> **ASSIGNED TASK**:
The job is to output exactly the lines that run from the start of the entries through the line containing "nested directories as t", pictures omitted.

(Saved entries)
▬▬▬

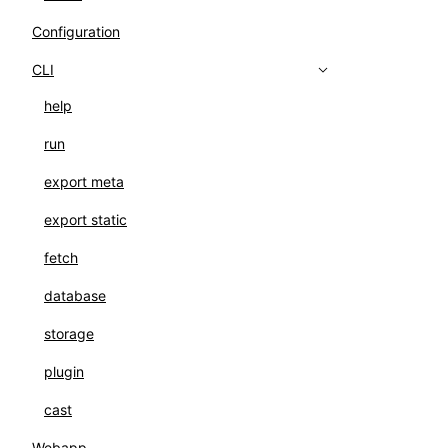
Configuration
CLI
help
run
export meta
export static
fetch
database
storage
plugin
cast
Webapp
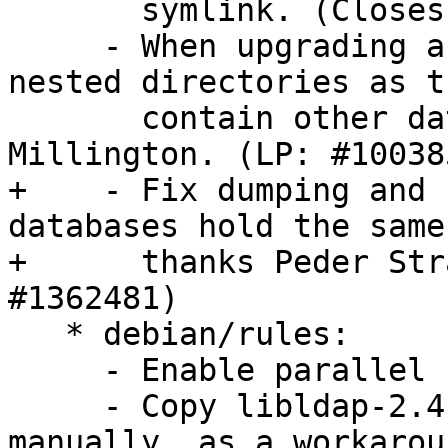
       symlink. (Closes: #742862)

     - When upgrading a database, ignore extra 
nested directories as t
       contain other databases. Patch from Kenny 
Millington. (LP: #100385
+    - Fix dumping and 
databases hold the same
+      thanks Peder Str
#1362481)

   * debian/rules:

     - Enable parallel building.

     - Copy libldap-2.4-2.shlibs into place 
manually, as a workarou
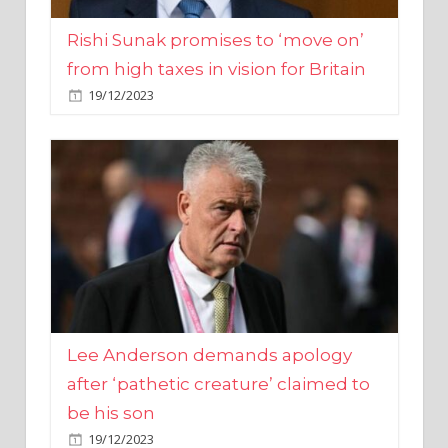
from high taxes in vision for Britain
19/12/2023
Lee Anderson demands apology
after ‘pathetic creature’ claimed to
be his son
19/12/2023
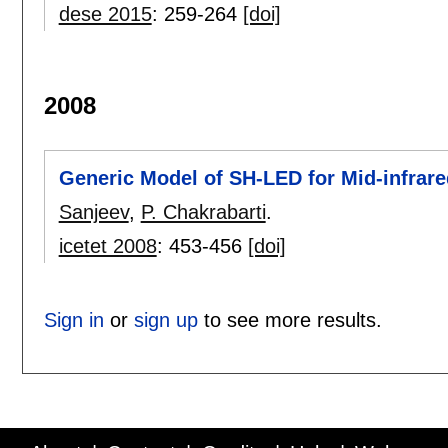
dese 2015
:
259-264
[doi]
2008
Generic Model of SH-LED for Mid-infrare
Sanjeev
,
P. Chakrabarti
.
icetet 2008
:
453-456
[doi]
Sign in
or
sign up
to see more results.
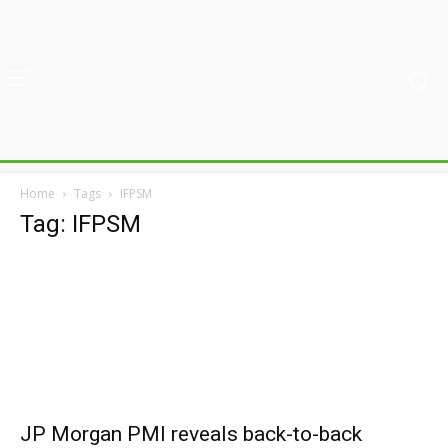
Home
Tags
IFPSM
Tag: IFPSM
JP Morgan PMI reveals back-to-back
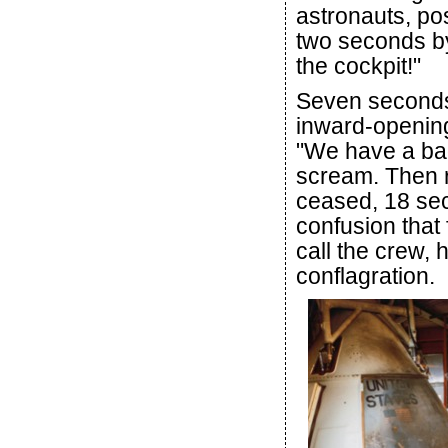
astronauts, pos
two seconds by
the cockpit!"
Seven seconds l
inward-opening
"We have a bad
scream. Then r
ceased, 18 secon
confusion that
call the crew,
conflagration.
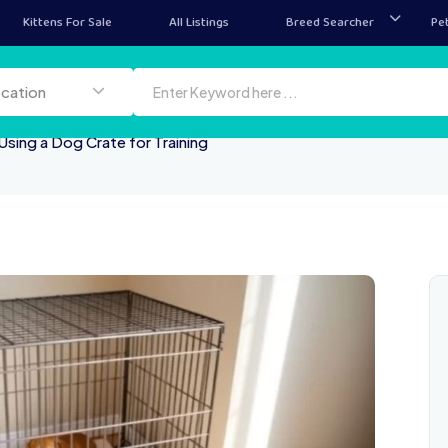
Kittens For Sale
All Listings
Breed Searcher
Pe
ion
ocation
Using a Dog Crate for Training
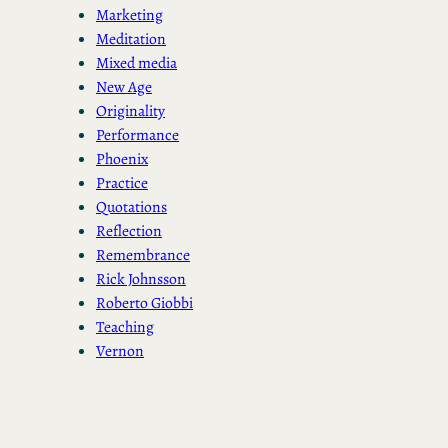
Marketing
Meditation
Mixed media
New Age
Originality
Performance
Phoenix
Practice
Quotations
Reflection
Remembrance
Rick Johnsson
Roberto Giobbi
Teaching
Vernon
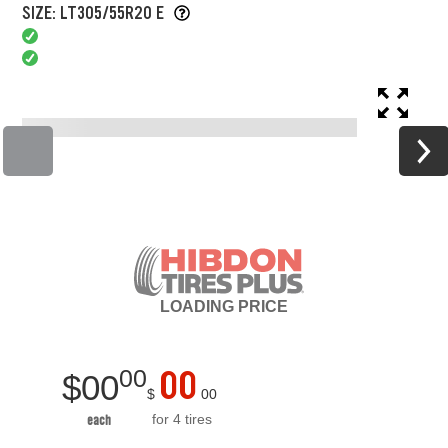
SIZE: LT305/55R20 E
LOADING
PRICE
00
00
$
00
$
00
for 4 tires
each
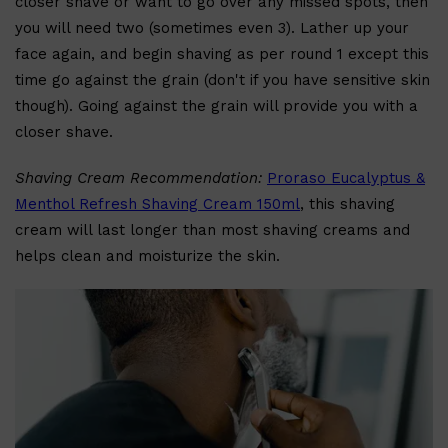
closer shave or want to go over any missed spots, then
you will need two (sometimes even 3). Lather up your
face again, and begin shaving as per round 1 except this
time go against the grain (don't if you have sensitive skin
Shop All
HAIR
QUICK LINKS
AMERICAN CREW
though). Going against the grain will provide you with a
PATRICKS
DS LABORATORIES
closer shave.
REUZEL
HANZ DE FUKO
EVO
Shaving Cream Recommendation:
Proraso Eucalyptus &
Menthol Refresh Shaving Cream 150ml
, this shaving
cream will last longer than most shaving creams and
helps clean and moisturize the skin.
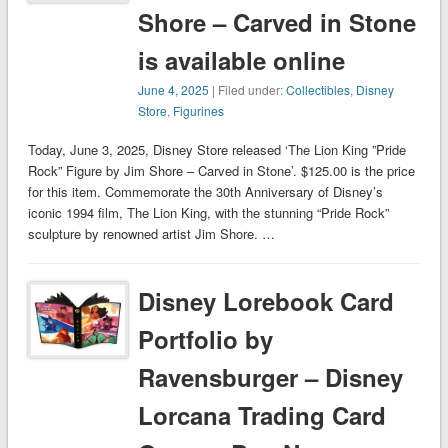
Shore – Carved in Stone
is available online
June 4, 2025
| Filed under:
Collectibles
,
Disney
Store
,
Figurines
Today, June 3, 2025, Disney Store released ‘The Lion King ”Pride
Rock” Figure by Jim Shore – Carved in Stone’. $125.00 is the price
for this item. Commemorate the 30th Anniversary of Disney’s
iconic 1994 film, The Lion King, with the stunning “Pride Rock”
sculpture by renowned artist Jim Shore. …
Disney Lorebook Card
Portfolio by
Ravensburger – Disney
Lorcana Trading Card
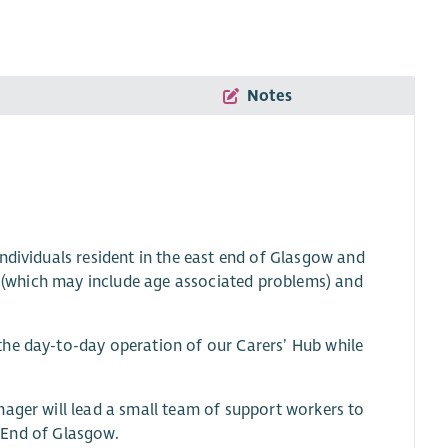
Notes
ndividuals resident in the east end of Glasgow and
nt (which may include age associated problems) and
the day-to-day operation of our Carers’ Hub while
nager will lead a small team of support workers to
t End of Glasgow.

▬▬▬

> **ANSWER SECTION**:
Configuration
CLI
help
run
export meta
export static
fetch
database
storage
plugin
cast
Webapp
       symlink. (Closes: #742862)

     - When upgrading a database, ignore extra 
nested directories as t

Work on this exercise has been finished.